According to media naturalness theory, the medium bringing the most of these to bear in a given situation will possess more naturalness than other media.  Take for example e-mail, instant messaging, and video-conferencing.  Because it incorporates speech, synchronicity and facial/body expressions (depending on the scope of the video), video-conferencing would have more naturalness than e-mail.  IM, on the other hand, would take a place in between these two: being a text-only medium, it is less natural than video, but since IM is synchronous, it has more naturalness then e-mail.  The medium with the most naturalness, according to this proposition, is the medium through which information (especially for collaborative tasks) takes the least amount of effort to be communicated and thus understood.

This central proposition is followed by a second one, the “speech imperative proposition.”  According to Kock’s research, human vocal evolution came at an extremely high cost: the location of our larynx allows for increased vocal expression, but at the enhanced danger of choking.  (Kock mentions facial muscle evolution as well with this, but it is a lower-cost development than the larynx.)  Because of the potential fitness handicap, it is vocal speech that is the most important element in face-to-face communication (over facial gesture, etcetera).  According to the speech imperative proposition, the use of speech in a medium is significantly more important than all other elements in reducing cognitive effort in communication.  “Suppressing the ability to convey and listen to speech would substantially affect the naturalness of a medium” (335), more so than body language, facial expressions, colocation and synchronicity.  Simply according to our body’s evolution, an expressive human voice is the most important part of a medium’s naturalness.  To return to the earlier telephone/video conference example, if voice quality was equal between the two, the speech imperative proposition would explain a fairly minimal difference in cognitive effort, since both media incorporate speech as the primary mode of communication.  According to Kock (and despite Nichos Carr and James Cascio’s recent debates in The Atlantic Monthly about the deep-reaching effects of online texts on our brains) writing, on the other hand, is far too recent to have “influenced the formation of our biological communication apparatus in any way that could be seen as very significant” (335), especially in comparison to speech.

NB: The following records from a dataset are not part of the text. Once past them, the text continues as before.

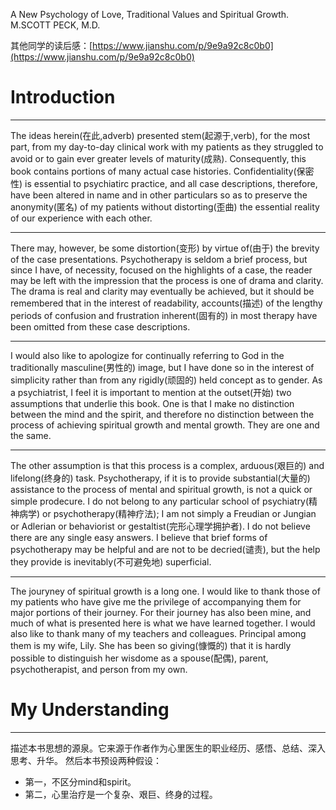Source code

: A New Psychology of Love, Traditional Values and Spiritual Growth.
M.SCOTT PECK, M.D.

其他同学的读后感：[https://www.jianshu.com/p/9e9a92c8c0b0](https://www.jianshu.com/p/9e9a92c8c0b0)

# Introduction
*****
The ideas herein(在此,adverb) presented stem(起源于,verb), for the most part, from my day-to-day clinical work with my patients as they struggled to avoid or to gain ever greater levels of maturity(成熟). Consequently, this book contains portions of many actual case histories. Confidentiality(保密性) is essential to psychiatirc practice, and all case descriptions, therefore, have been altered in name and in other particulars so as to preserve the anonymity(匿名) of my patients without distorting(歪曲) the essential reality of our experience with each other.
*****
There may, however, be some distortion(变形) by virtue of(由于) the brevity of the case presentations. Psychotherapy is seldom a brief process, but since I have, of necessity, focused on the highlights of a case, the reader may be left with the impression that the process is one of drama and clarity. The drama is real and clarity may eventually be achieved, but it should be remembered that in the interest of readability, accounts(描述) of the lengthy periods of confusion and frustration inherent(固有的) in most therapy have been omitted from these case descriptions.
*****
I would also like to apologize for continually referring to God in the traditionally masculine(男性的) image, but I have done so in the interest of simplicity rather than from any rigidly(顽固的) held concept as to gender.
As a psychiatrist, I feel it is important to mention at the outset(开始) two assumptions that underlie this book. One is that I make no distinction between the mind and the spirit, and therefore no distinction between the process of achieving spiritual growth and mental growth. They are one and the same.
*****
The other assumption is that this process is a complex, arduous(艰巨的) and lifelong(终身的) task. Psychotherapy, if it is to provide substantial(大量的) assistance to the process of mental and spiritual growth, is not a quick or simple prodecure. I do not belong to any particular school of psychiatry(精神病学) or psychotherapy(精神疗法); I am not simply a Freudian or Jungian or Adlerian or behaviorist or gestaltist(完形心理学拥护者). I do not believe there are any single easy answers. I believe that brief forms of psychotherapy may be helpful and are not to be decried(谴责), but the help they provide is inevitably(不可避免地) superficial.
*****
The jouryney of spiritual growth is a long one. I would like to thank those of my patients who have give me the privilege of accompanying them for major portions of their journey. For their journey has also been mine, and much of what is presented here is what we have learned together. I would also like to thank many of my teachers and colleagues. Principal among them is my wife, Lily. She has been so giving(慷慨的) that it is hardly possible to distinguish her wisdome as a spouse(配偶), parent, psychotherapist, and person from my own.
# My Understanding
*****
描述本书思想的源泉。它来源于作者作为心里医生的职业经历、感悟、总结、深入思考、升华。
然后本书预设两种假设：
* 第一，不区分mind和spirit。
* 第二，心里治疗是一个复杂、艰巨、终身的过程。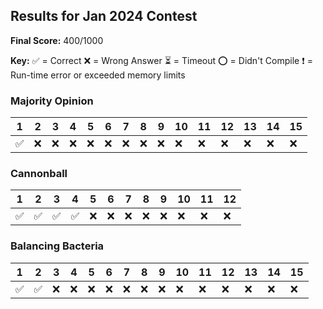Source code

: 
## Results for Jan 2024 Contest

**Final Score:** 400/1000

**Key:**
✅ = Correct
❌ = Wrong Answer
⏳ = Timeout
⭕ = Didn't Compile
❗ = Run-time error or exceeded memory limits

### Majority Opinion

| 1 | 2 | 3 | 4 | 5 | 6 | 7 | 8 | 9 | 10 | 11 | 12 | 13 | 14 | 15 |
|---|---|---|---|---|---|---|---|---|----|----|----|----|----|----|
| ✅ | ❌ | ❌ | ❌ | ❌ | ❌ | ❌ | ❌ | ❌ | ❌  | ❌  | ❌  | ❌  | ❌  | ❌  |

### Cannonball
| 1 | 2 | 3 | 4 | 5 | 6 | 7 | 8 | 9 | 10 | 11 | 12 |
|---|---|---|---|---|---|---|---|---|----|----|----|
| ✅ | ✅ | ✅ | ✅ | ❌ | ❌ | ❌ | ❌ | ❌ | ❌  | ❌  | ❌  |

### Balancing Bacteria

| 1 | 2 | 3 | 4 | 5 | 6 | 7 | 8 | 9 | 10 | 11 | 12 | 13 | 14 | 15 |
|---|---|---|---|---|---|---|---|---|----|----|----|----|----|----|
| ✅ | ✅ | ❌ | ❌ | ❌ | ❌ | ❌ | ❌ | ❌ | ❌  | ❌  | ❌  | ❌  | ❌  | ❌  |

The third and final proposition in media naturalness theory is the cognitive adaptation proposition.  Basically, because “the human brain is the most ‘plastic’ brain in the animal kingdom” (p 336), humans can adapt to certain media through repeated use that may counter our evolved sense of naturalness.  That is, through long enough use and training, the levels of cognitive effort required to complete a task with the medium will decrease, overcoming or countering our instinctive ‘need’ for natural, face-to-face (and thus ‘easy’) communication (p 336).

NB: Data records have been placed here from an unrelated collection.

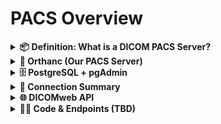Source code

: 
    
# PACS Overview

<details>
<summary><strong>📦 Definition: What is a DICOM PACS Server?</strong></summary>    
    DICOM stands for Digital Imaging and Communications in Medicine, a global standard for transmitting, storing, and sharing medical images and associated data. PACS, or Picture Archiving and Communication System, is a medical imaging technology that provides economical storage, easy access, and comprehensive management of images from multiple modalities, such as X-ray, MRI, and CT scans.
    
    A DICOM PACS server is a specialized server that stores these images in a standard DICOM format and facilitates their retrieval and viewing by healthcare professionals through networked devices.
    
    **Key Components of a DICOM PACS Server**
    
    1. **Image Acquisition Devices**: These include imaging modalities like MRI, CT, ultrasound, and X-ray machines that generate digital medical images in the DICOM format.
    2. **PACS Server**: The heart of the system, this server stores the images and provides the necessary infrastructure to retrieve, archive, and manage the images.
    3. **Workstations**: These are the computers or terminals used by radiologists and other healthcare providers to view, interpret, and analyze the medical images.
    4. **RIS (Radiology Information System)**: Often integrated with PACS, the RIS handles patient data, scheduling, and management of imaging records, complementing the PACS's image storage and retrieval functions.
    5. **DICOM Viewer**: A software application installed on the workstations that allows medical professionals to view and manipulate the DICOM images.
    
    **How a DICOM PACS Server Works: Step-by-Step Workflow**
    
    1. **Image Acquisition**
    
    The process begins with the acquisition of medical images using various imaging modalities. These devices, such as MRI and CT scanners, generate images in the DICOM format, which includes not only the visual data but also metadata containing patient information and imaging parameters.
    
    1. **DICOM Image Transfer**
    
    Once the images are captured, they are automatically sent to the PACS server over the hospital network using the DICOM protocol. This ensures that the images, along with their associated metadata, are securely transmitted and stored in a standardized format.
    
    1. **Image Storage**
    
    Upon receiving the images, the PACS server stores them in a centralized database. The server is designed to handle large volumes of data, ensuring that images are archived securely and can be retrieved quickly when needed. The server may also create backups to prevent data loss.
    
    1. **Worklist Management**
    
    The PACS server is often integrated with the Radiology Information System (RIS), which manages patient data and scheduling. The RIS generates a worklist for radiologists, listing the studies that need to be reviewed. This integration allows the PACS server to prioritize and manage imaging studies efficiently.
    
    1. **Image Retrieval and Viewing**
    
    When a healthcare provider needs to review an image, they can access the PACS server through a DICOM viewer installed on their workstation. The PACS server retrieves the requested images and displays them on the viewer, allowing the provider to analyze and interpret the images. The viewer often includes tools for enhancing and manipulating the images to aid in diagnosis.
    
    1. **Reporting and Distribution**
    
    After the radiologist or healthcare provider reviews the images, they can generate a report based on their findings. This report is often stored alongside the images on the PACS server and can be shared with other healthcare providers, ensuring that the patient's care team has access to the same information.

</details>

<details>
<summary><strong>🧠 Orthanc (Our PACS Server)</strong></summary>
    
    we are using orthanc as pacs
    
    # Orthanc: A Lightweight Open-Source PACS Server
    
    ## 📌 What is Orthanc?
    
    **Orthanc** is a lightweight, open-source DICOM server that acts as a **PACS (Picture Archiving and Communication System)**. It’s designed to make it easy to manage, store, retrieve, and share medical imaging data in **DICOM format**.
    
    - 🧠 Created by Sébastien Jodogne (University Hospital of Liège)
    - 🔓 Licensed under GPL — free and open-source
    - 🪶 Lightweight — suitable for laptops, hospitals, and cloud environments
    
    ---
    
    ## What Can Orthanc Do?
    
    | Function | Description |
    | --- | --- |
    | 🗃️ Store DICOM Files | Stores imaging data from CT, MRI, X-ray, etc. |
    | 🔍 Search | Query patients, studies, series, or images using DICOM or REST API |
    | 📤 Retrieve | Serve DICOM images to viewers like OHIF |
    | 🔄 Convert | Convert DICOM to PNG/JPEG and vice versa |
    | 🌐 API Access | Exposes REST API and DICOMweb API for automation |
    | 🔌 Extend | Supports plugins (PostgreSQL, S3, Web viewer, etc.) |
    
    ---
    
    ## Orthanc Architecture
    
    Orthanc has a modular architecture with two main storage layers:
    
    | Component | Description |
    | --- | --- |
    | 🧾 **Metadata Storage** | Stores patient info, study details, etc. using **SQLite** or **PostgreSQL** |
    | 🖼️ **Image Storage** | Stores actual DICOM files in the local filesystem or external storage (e.g., S3) |
    
    Everything else — querying, web access, DICOM protocol handling — is managed by internal services or plugins.
    
    ---
    
    ## Key Features
    
    ### ✅ Out-of-the-Box
    
    - Full DICOM server capability
    - Web UI at `http://localhost:8042`
    - RESTful API and DICOMweb support
    - Lua and Python scripting
    - Secure login system
    
    ### Popular Plugins
    
    - **PostgreSQL Plugin** – robust metadata storage
    - **S3 Plugin** – cloud-based image storage
    - **DICOMweb Plugin** – web-based access for viewers like OHIF
    - **WebViewer Plugin** – basic in-browser viewer
    - **Worklist Plugin** – HL7/RIS integration
    
    ---
    
    ## How You Interact With Orthanc
    
    | Client / Tool | Communication Method |
    | --- | --- |
    | Radiology Devices (CT/MRI) | DICOM protocol (C-STORE, C-FIND, etc.) |
    | OHIF Viewer | DICOMweb (QIDO-RS, WADO-RS) |
    | Developers | REST API (HTTP/JSON) |
    | Hospital Systems | HL7 / Worklists (with plugins) |
    
    ---
    
    ## Common Use Cases
    
    | Use Case | Description |
    | --- | --- |
    | 🏥 Local PACS | Central PACS server in clinics or hospitals |
    | 🧪 Research | Backend for AI pipelines, analysis, and datasets |
    | 🧰 Development | Sandbox for developers testing DICOM viewers or tools |
    | ☁️ Cloud Imaging | Remote PACS with S3 or cloud databases |
    | 🔗 Viewer Integration | Frontend for OHIF and other web viewers |
    
    ---
    
    ## Security Features
    
    - Basic authentication
    - HTTPS support (via reverse proxy)
    - Audit logs
    - Role-based access via plugins
    
    ---
    
    # 🖥️ How Orthanc Is Used With OHIF Viewer
    
    ## Quick Recap
    
    - **Orthanc** acts as the **backend PACS server**, storing and managing DICOM data.
    - **OHIF** is a **web-based DICOM viewer** used to display medical images via the browser.
    - They communicate using the **DICOMweb standard**, which includes QIDO-RS, WADO-RS, and STOW-RS APIs.
    
    ---
    
    ## How the Integration Works
    
    1. **DICOM Upload**
        
        A DICOM file (e.g., MRI scan) is uploaded to Orthanc.
        
    2. **Metadata Stored**
        
        Orthanc extracts metadata (patient name, study ID, date) and saves it in the database.
        
    3. **File Storage**
        
        The image itself is stored in Orthanc’s file system or cloud storage (S3, etc.).
        
    4. **Study Retrieval by OHIF**
        - OHIF sends a **QIDO-RS** request to list available studies.
        - Orthanc returns a list of studies and their metadata.
    5. **Image Viewing**
        - When a study is selected, OHIF sends **WADO-RS** requests for individual image slices.
        - Orthanc streams the images back to be rendered in the browser.
    6. **Result**
        
        The user sees high-resolution medical images with scroll, zoom, measure, and annotate tools.
        
    
    ---
    
    ## What You Need for Integration
    
    | Component | Purpose |
    | --- | --- |
    | **Orthanc DICOMweb Plugin** | Enables DICOMweb support (QIDO/WADO/STOW) |
    | **OHIF Viewer Config** | Points OHIF to Orthanc's DICOMweb endpoint (e.g., `http://localhost:8042/dicom-web`) |
    | **DICOM Files** | Must be uploaded to Orthanc to view in OHIF |
    
    ---
    
    - **Orthanc is the DICOMweb-compatible PACS**, and **OHIF is the viewer**.
    - Together, they provide a full, modern, web-based medical imaging system.
    - OHIF interacts with Orthanc using **standard web APIs** — no installation needed on the client.
    - Ideal for hospitals, research labs, cloud imaging services, and developers.

</details>

<details>
<summary><strong>🗄️ PostgreSQL + pgAdmin</strong></summary>    
    we are using postgresql and pgadmin
    
    ---
    
    ## 📌 **Definition of pgAdmin**
    
    **pgAdmin** is the **official graphical user interface (GUI) tool** for managing **PostgreSQL databases**.
    
    - It allows users to interact with PostgreSQL using an intuitive visual interface instead of raw SQL commands.
    - pgAdmin makes it easy to:
        - Create and manage databases and tables
        - Run and debug SQL queries
        - Monitor performance and server status
        - Manage user roles and permissions
        - Export and import data
    
    Think of it as **phpMyAdmin for PostgreSQL**.
    
    ---
    
    ## 🔗 **How pgAdmin Integrates with Orthanc and OHIF**
    
    ### 🧠 Quick Recap of the System:
    
    | Component | Role |
    | --- | --- |
    | **Orthanc** | DICOM server (PACS) that stores medical images and metadata |
    | **OHIF** | Web-based DICOM viewer that fetches data from Orthanc |
    | **pgAdmin** | GUI tool used to view and manage the **PostgreSQL database** behind Orthanc |
    
    ---
    
    ### 🧩 The Integration Chain:
    
    ```
    [Medical Devices] → [Orthanc (PACS)] ←→ [PostgreSQL Database] ←→ [pgAdmin GUI]
                                               ↑
                                           [OHIF Viewer]
    
    ```
    
    ---
    
    ### 🔍 Breakdown of Each Link:
    
    ### ✅ 1. **Orthanc ↔ PostgreSQL**
    
    - Orthanc uses a PostgreSQL database (if configured) to store all DICOM **metadata**, such as:
        - Patient name, study date, modality type
        - Study, series, and instance UIDs
    - The actual image files are stored on disk or cloud storage.
    
    ### ✅ 2. **pgAdmin ↔ PostgreSQL**
    
    - pgAdmin connects to this same PostgreSQL database and lets you:
        - Browse the tables used by Orthanc
        - View metadata for studies and images
        - Run queries to filter or analyze imaging records
        - Inspect how Orthanc structures its internal data (patients, studies, series, etc.)
    
    ### ✅ 3. **OHIF ↔ Orthanc**
    
    - OHIF uses **DICOMweb APIs** (QIDO-RS and WADO-RS) to:
        - Request metadata from Orthanc → Orthanc queries the PostgreSQL DB
        - Fetch images → Orthanc serves them from its file system
    
    ---
    
    ### 📌 Summary of Roles:
    
    | Component | Stores | Accessed by |
    | --- | --- | --- |
    | **Orthanc** | DICOM files + metadata | OHIF, pgAdmin (indirectly) |
    | **PostgreSQL** | Metadata (via Orthanc) | pgAdmin |
    | **pgAdmin** | GUI tool for the DB | Admin, developers |
    | **OHIF** | None (viewer only) | Orthanc (as data source) |

</details>

<details>
<summary><strong>🔗 Connection Summary</strong></summary>

    ## Your Setup Components
    
    | Component | Role |
    | --- | --- |
    | **OHIF Viewer** | Frontend web app for viewing medical images |
    | **Orthanc** | PACS server (backend) that stores DICOM files and metadata |
    | **pgAdmin** | GUI to manage the PostgreSQL database used by Orthanc |
    
    ---
    
    ## How It All Reflects on Orthanc's Internal Structure
    
    ### 🟩 1. **Orthanc’s Internal Services Handle Requests from OHIF**
    
    - When you open **OHIF**, it talks to Orthanc using the **DICOMweb plugin**:
        - **QIDO-RS**: OHIF asks “What studies are available?”
        - **WADO-RS**: OHIF says “Show me this image.”
    - These requests go through Orthanc’s **internal DICOMweb services** (enabled via a plugin).
    - Orthanc:
        - Queries its **PostgreSQL database** for metadata (e.g., study date, patient ID).
        - Reads DICOM image files from disk or object storage.
        - Sends the response back to OHIF.
    
    ✅ **So the querying, web access, and DICOM handling are happening inside Orthanc** (some via plugins).
    
    ---
    
    ### 🟦 2. **Orthanc Uses PostgreSQL to Store Metadata**
    
    - Orthanc stores DICOM metadata (not images!) in **PostgreSQL**:
        - Patients
        - Studies
        - Series
        - Instances
    - This is what OHIF searches and filters against.
    
    ---
    
    ### 🟨 3. **pgAdmin Lets You View and Explore That Metadata**
    
    - pgAdmin connects directly to the **PostgreSQL database** used by Orthanc.
    - Through pgAdmin, you can:
        - See the same study metadata OHIF uses.
        - Write custom SQL queries (e.g., find all CT scans from 2024).
        - Debug or audit what's stored in the PACS.
    
    ✅ **pgAdmin doesn't connect to OHIF — it connects to the backend DB shared by Orthanc.**
    
    ---
    
    ## 🔄 How It All Works Together — End to End:
    
    ```
    [Doctor uploads scan] → [Orthanc]
                             ↓
                    (Stores DICOM files on disk)
                    (Stores metadata in PostgreSQL)
                             ↓
                   [pgAdmin can view/edit metadata]
                             ↓
                   [OHIF requests metadata/images]
                             ↑
                 (Orthanc handles this via DICOMweb)
    
    ```
    
    ---
 </details>
   
<details>
<summary><strong>🌐 DICOMweb API</strong></summary>    
    ---
    
    # 🌐 DICOMweb API: The Web-Based Bridge Between PACS and Viewers
    
    ## 📌 What Is DICOMweb API?
    
    **DICOMweb** is a modern, web-friendly version of the DICOM standard. It defines **RESTful APIs** for accessing medical imaging data (like CT, MRI, and X-rays) using **HTTP and JSON/XML** — just like a typical web service.
    
    > In simple terms:
    > 
    > 
    > 🧠 **DICOMweb = DICOM over HTTP**, designed for web apps and cloud environments.
    > 
    
    ---
    
    ## 🧠 Why DICOMweb Exists
    
    Traditional DICOM relies on older networking protocols (like C-FIND, C-STORE) that are:
    
    - Hard to use with web or mobile apps
    - Complex to integrate in cloud systems
    
    DICOMweb solves this by:
    
    - Using familiar web technologies (URLs, JSON, REST)
    - Enabling easy access for tools like **OHIF Viewer**, **AI pipelines**, and **mobile apps**
    
    ---
    
    ## Where DICOMweb Fits in Your System
    
    Here’s how it connects OHIF and Orthanc:
    
    ```
    [OHIF Viewer (Web)] ← REST API → [Orthanc PACS Server] ←→ [PostgreSQL + DICOM files]
                             ↑
                      Uses DICOMweb API
    
    ```
    
    - **OHIF** uses DICOMweb to:
        - Search for studies (QIDO-RS)
        - Download images (WADO-RS)
        - Upload scans (STOW-RS)
    - **Orthanc** uses built-in services or plugins to support these endpoints.
    - **PostgreSQL** (visible via pgAdmin) stores the metadata for these images.
    
    ---
    
    ## Main DICOMweb API Types & Endpoints
    
    ### 1. 🔍 **QIDO-RS (Query based on ID for DICOM Objects)**
    
    **Purpose**: Search for metadata (not the images themselves)
    
    | Endpoint | Description |
    | --- | --- |
    | `GET /dicom-web/studies` | List all studies |
    | `GET /dicom-web/studies?PatientName=John*` | Filter by patient name |
    | `GET /dicom-web/studies/{StudyUID}/series` | List all series in a study |
    | `GET /dicom-web/studies/{StudyUID}/series/{SeriesUID}/instances` | List image instances in a series |
    
    Used by OHIF to show available patients or studies before loading the images.
    
    ---
    
    ### 2. 📥 **WADO-RS (Web Access to DICOM Objects)**
    
    **Purpose**: Retrieve actual DICOM image data or metadata.
    
    | Endpoint | Description |
    | --- | --- |
    | `GET /dicom-web/studies/{StudyUID}` | Study metadata |
    | `GET /dicom-web/studies/{StudyUID}/series/{SeriesUID}` | Series metadata |
    | `GET /dicom-web/studies/{StudyUID}/series/{SeriesUID}/instances/{InstanceUID}` | Single image instance |
    | `GET /dicom-web/studies/{StudyUID}/series/{SeriesUID}/instances/{InstanceUID}/frames/1` | A specific image frame (used in CT/MRI stacks) |
    
    🖼️ This is how OHIF actually loads and displays the medical images in your browser.
    
    ---
    
    ### 3. 📤 **STOW-RS (Store over the Web)**
    
    **Purpose**: Upload DICOM images using HTTP.
    
    | Endpoint | Description |
    | --- | --- |
    | `POST /dicom-web/studies` | Upload new DICOM files |
    
    🧪 Useful in cloud PACS, AI tools, or browser-based DICOM uploaders.
    
    ---
    
    ## 🧩 Integration Recap
    
    | Component | Role |
    | --- | --- |
    | **OHIF Viewer** | Web client using DICOMweb APIs |
    | **Orthanc** | DICOMweb server responding to QIDO/WADO/STOW |
    | **pgAdmin** | GUI to view Orthanc’s PostgreSQL database (metadata only) |
    
    ---
    
</details>

<details>
<summary><strong>🧑‍💻 Code & Endpoints (TBD)</strong></summary>

Coming soon...

</details>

Among the important differences Kock points out between media naturalness theory and social presence/media richness theories, one is especially prescient to my argument here.  Social presence and media richness theories ascribe static, inherent qualities to media themselves, qualities that then concretely and directly affect the degree of presence or richness a specific medium has.  Kock’s “psychobiological model” focuses not on inherent traits of media, but on “our biological communication apparatus” itself (p 340).  That is, “naturalness” is a perceived, externally ascribed quality—and one that can be adapted around—it is not a fixed quality, essential to the ‘nature’ of the medium, whether it be video, online chat, codex book, or blog.